Sir Colin Fraser died in Melbourne on March 10th, 1944, at the age of 68.

He was born in New Zealand and educated at Auckland, subsequently undergoing training at the Schools of Mines at Thames and Coromandel. For six years he held the appointment of gold assayer and accountant to the Bank of New Zealand at Thames, Coromandel and Ohinemuri (Hauraki). In 1900 he joined the underground staff at the Bunker’s Hill mine and was later engaged in erecting stamp mills at Hauraki.

From 1901 to 1904 he attended the University College, Auckland, New Zealand, where he took the degree of B.Sc. in 1903, and M.Sc. with First Class Honours in Geology in 1905. In the following year he joined the New Zealand Geological Survey and worked on detailed surveys of various mining fields of Westland and of almost the whole of the Hauraki Peninsula, including the Waihi Goldfield.

In 1911 he came to London and set up in practice as a consulting mining geologist, but returned to Australia in 1914 to make an examination of the properties of the Mount Morgan Gold Mining Co., Ltd. Shortly afterwards he was engaged by the newly-formed Broken Hill Associated Smelters, of which he later became managing director. His association with various mining enterprises Australia spread, and he was a member of the delegation representing base-metal interests which visited Ottawa and London in 1932. He received his knighthood in 1935.

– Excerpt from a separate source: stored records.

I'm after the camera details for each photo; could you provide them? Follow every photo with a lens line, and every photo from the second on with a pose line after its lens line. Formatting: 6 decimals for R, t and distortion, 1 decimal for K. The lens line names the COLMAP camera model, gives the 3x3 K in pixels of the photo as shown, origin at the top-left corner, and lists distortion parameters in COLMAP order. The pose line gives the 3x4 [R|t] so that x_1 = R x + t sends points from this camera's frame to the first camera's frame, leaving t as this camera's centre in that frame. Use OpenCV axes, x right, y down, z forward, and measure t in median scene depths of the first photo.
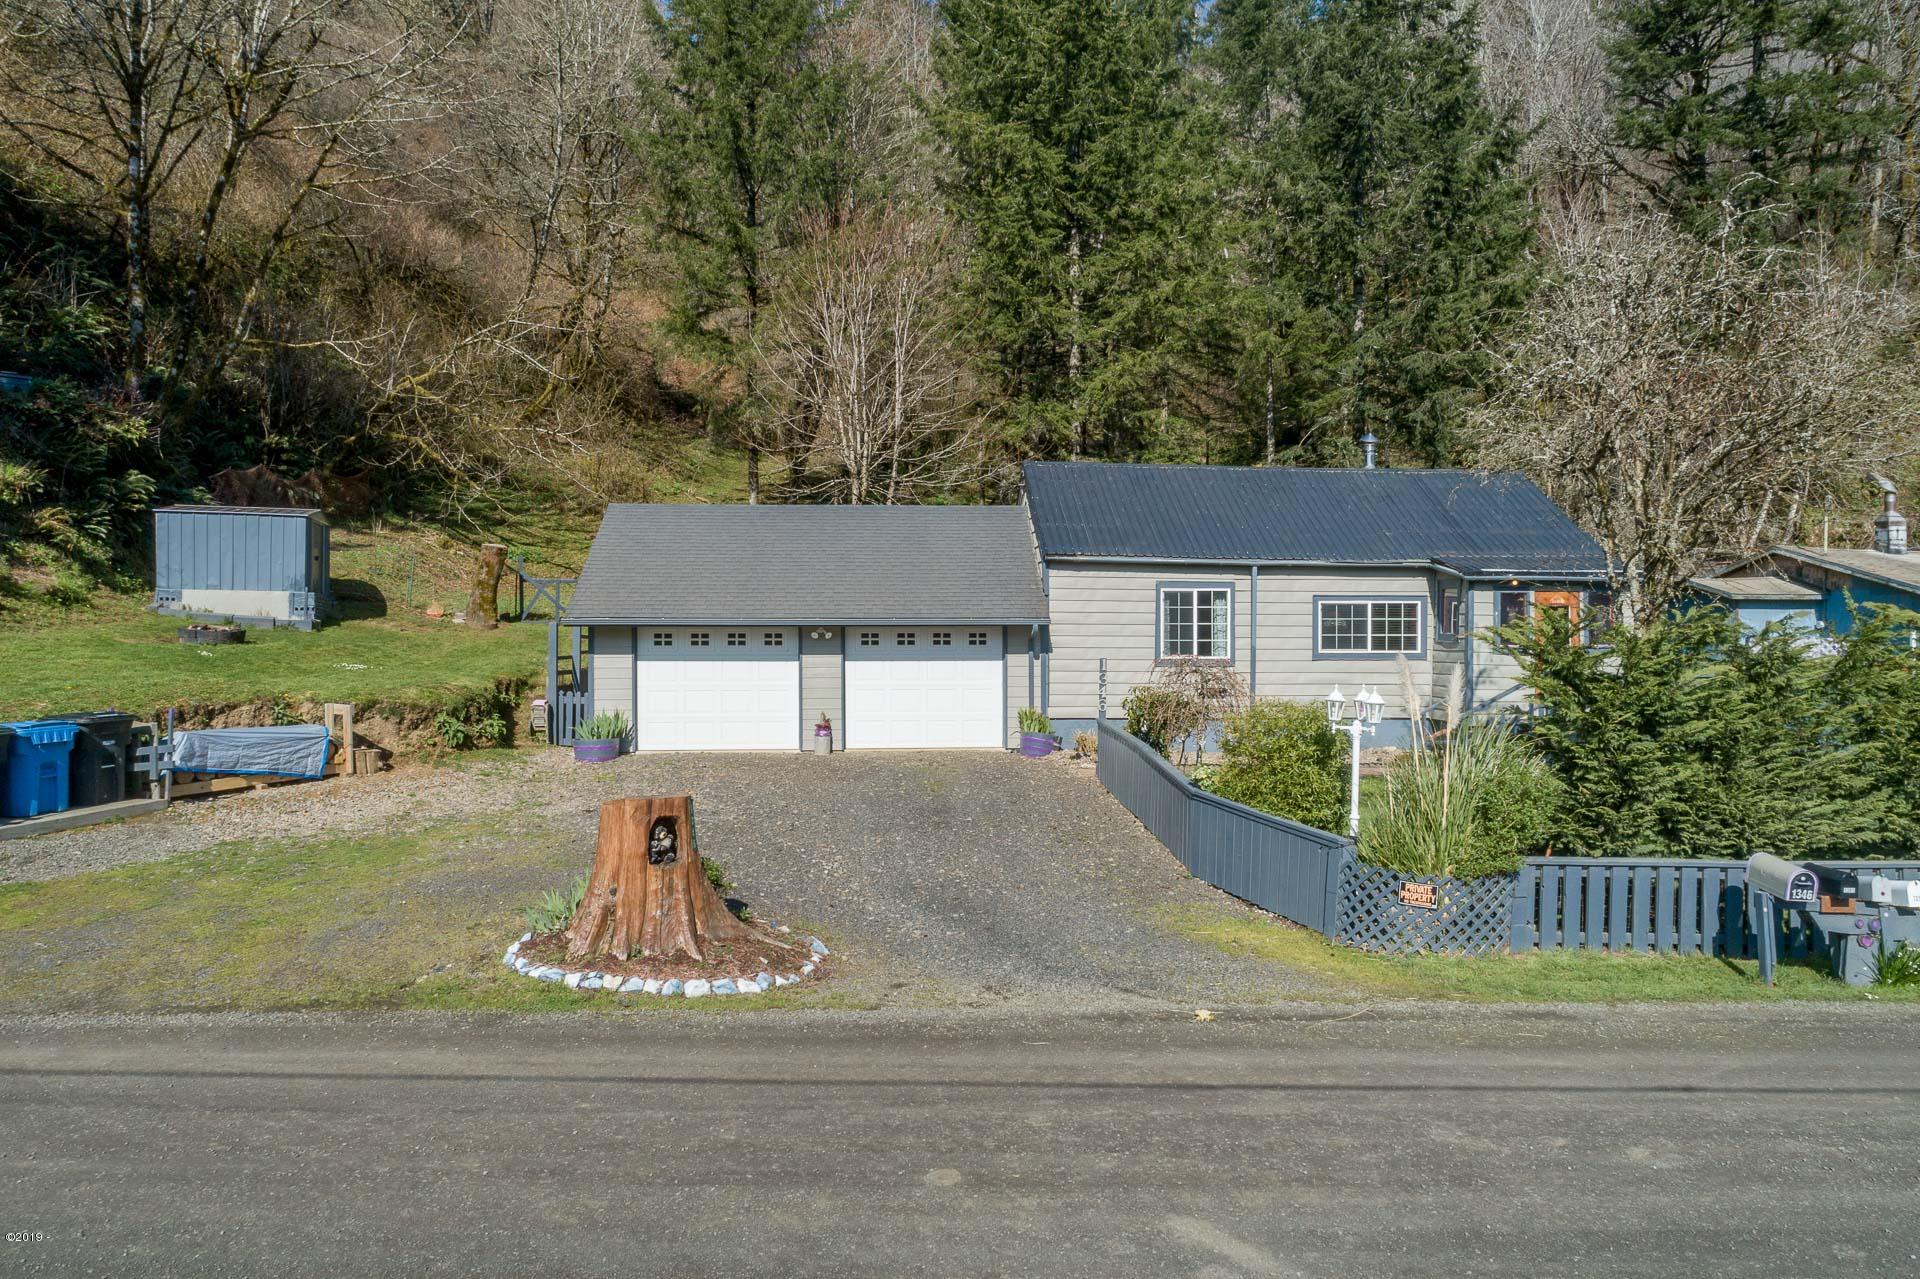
lens RADIAL K [[1308.8, 0, 969.1], [0, 1308.8, 646.6], [0, 0, 1]] dist [0.000669, 0.004480]
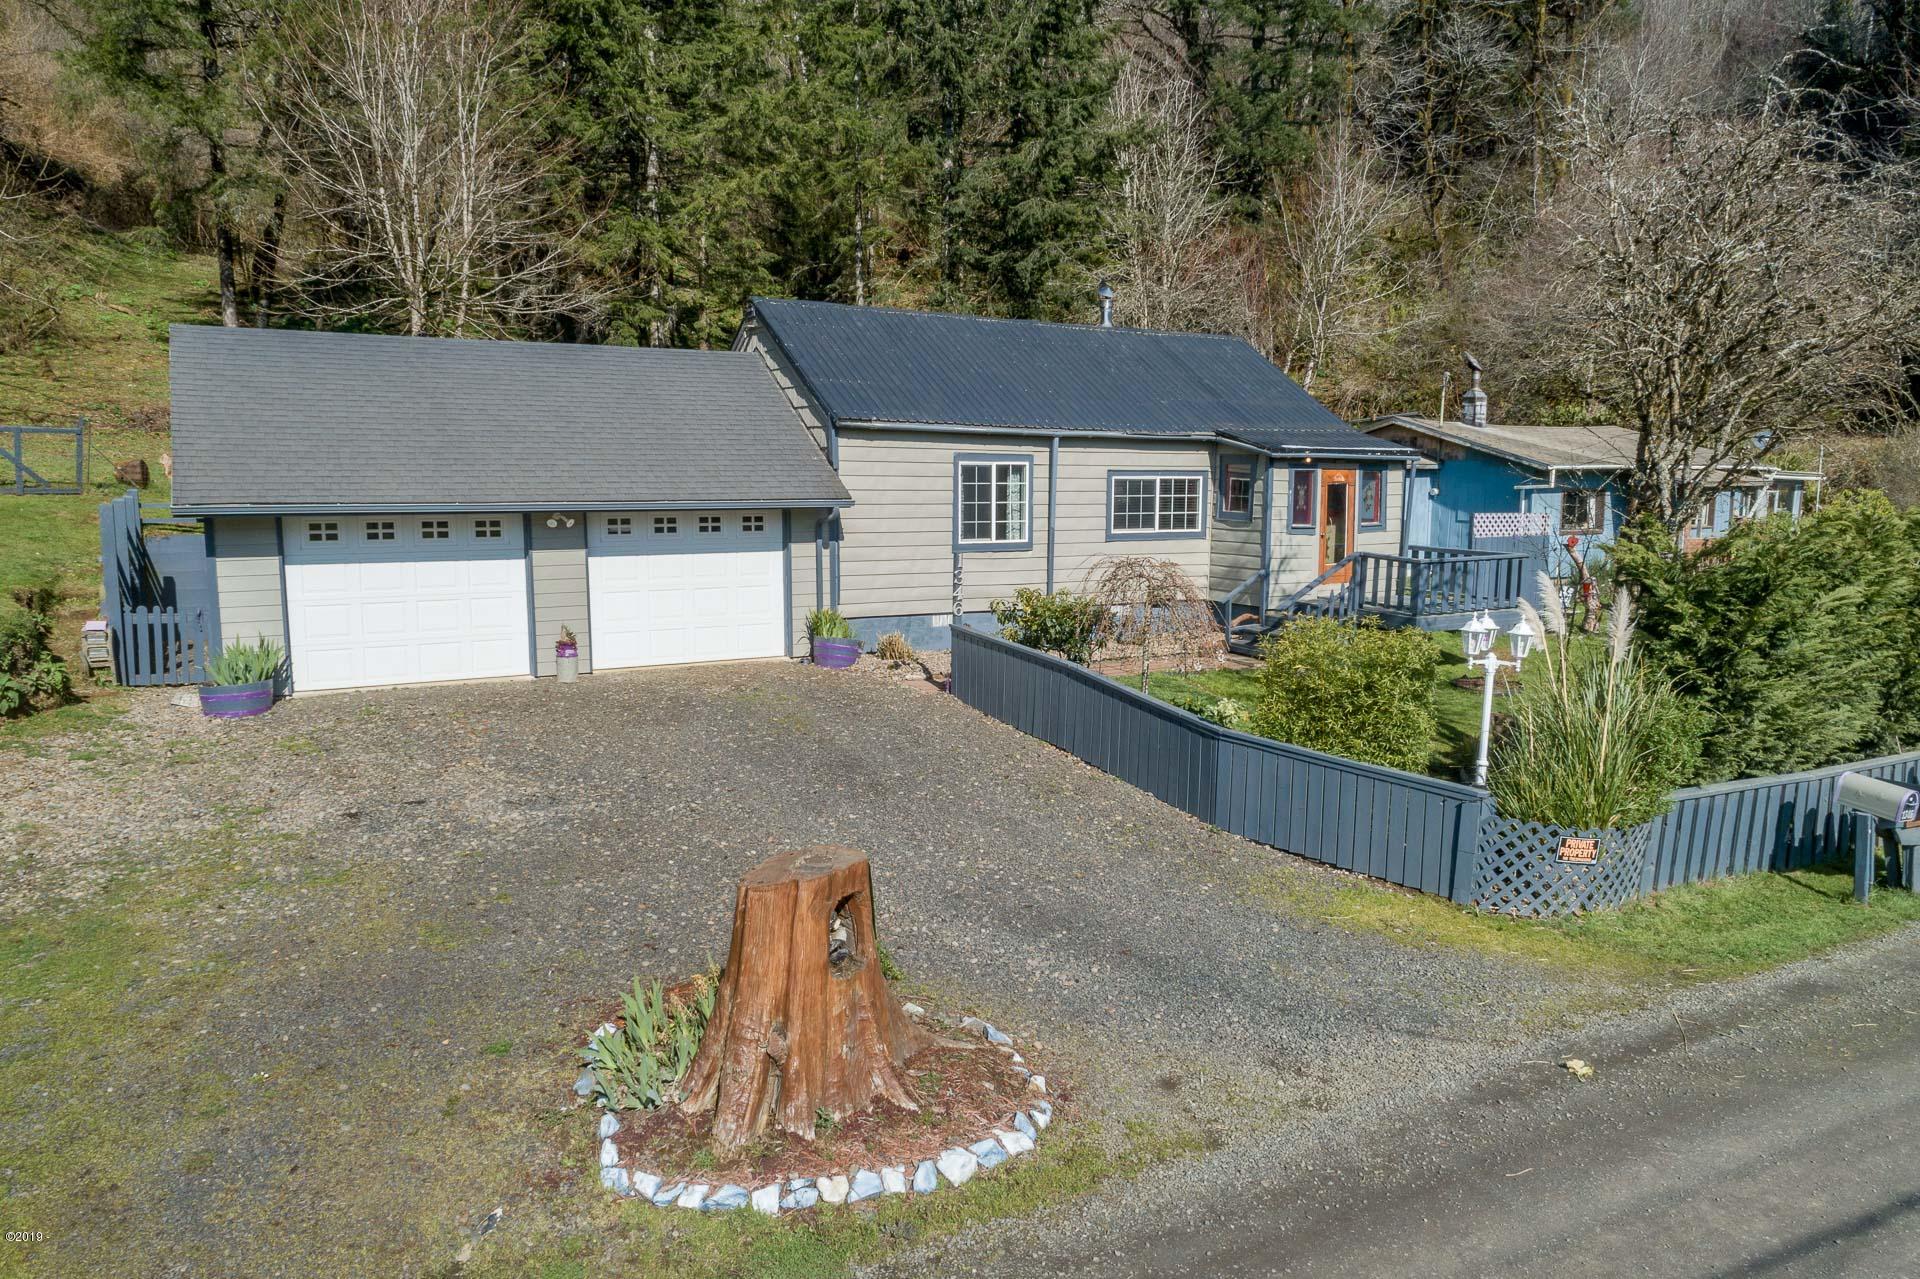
lens RADIAL K [[1308.8, 0, 969.5], [0, 1308.8, 628.9], [0, 0, 1]] dist [0.000669, 0.004480]
pose [[0.903784, -0.048112, 0.425276, -0.218487], [0.000038, 0.993670, 0.112335, -0.032265], [-0.427989, -0.101510, 0.898065, 0.216976]]
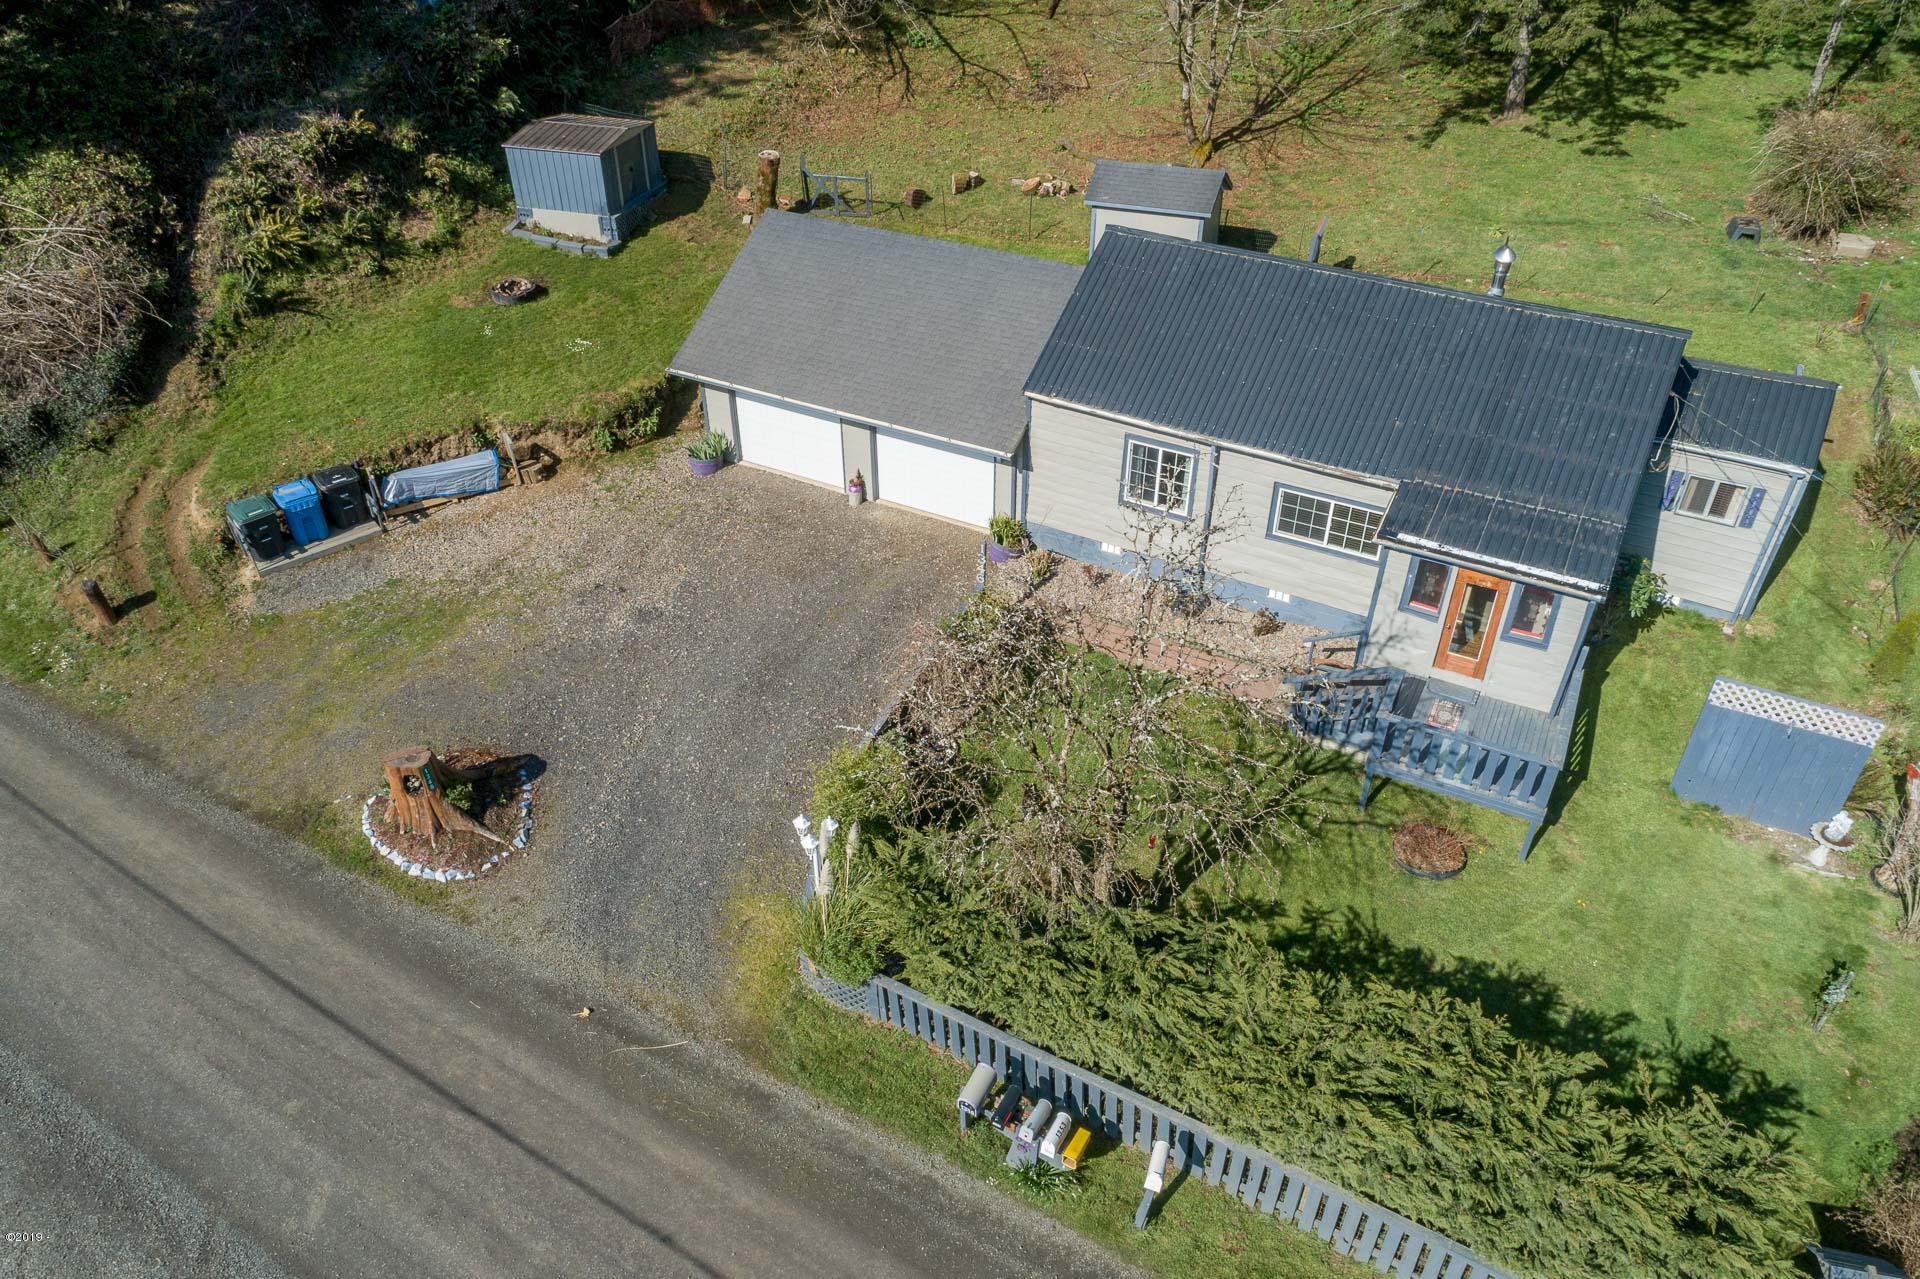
lens RADIAL K [[1308.8, 0, 950.3], [0, 1308.8, 641.2], [0, 0, 1]] dist [0.000669, 0.004480]
pose [[0.833331, 0.320931, -0.450069, 0.546359], [-0.002933, 0.816756, 0.576975, -0.510995], [0.552766, -0.479491, 0.681570, 0.147139]]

He was chairman of the Electrolytic Zinc Company of Australia, Ltd., Broken Hill South Ltd., and the Australian Boards of the Imperial Smelting Corporation, Ltd., and New Broken Hill Consolidated, Ltd. He was a delegate to the Lead Producers’ Conference in New York just before the 1939-45 war, and at the time of his death was Director of Materials Supply in the Australian Munitions Department, official adviser on non-ferrous metals to the Department of Supply and Development in the Commonwealth Government, and chairman of the Commonwealth Minerals Committee. For many years he was President of the Australian Mines and Metals Association.

Sir Colin was admitted to Membership of the Institution in 1912 and was elected an Honorary Member in 1942; he served as Member of Council for Australia for the periods 1924 to 1929 and 1936 to 1941. He was also a Member and later an Honorary Member of the Australasian Institute, of which he was President in 1923 and 1924.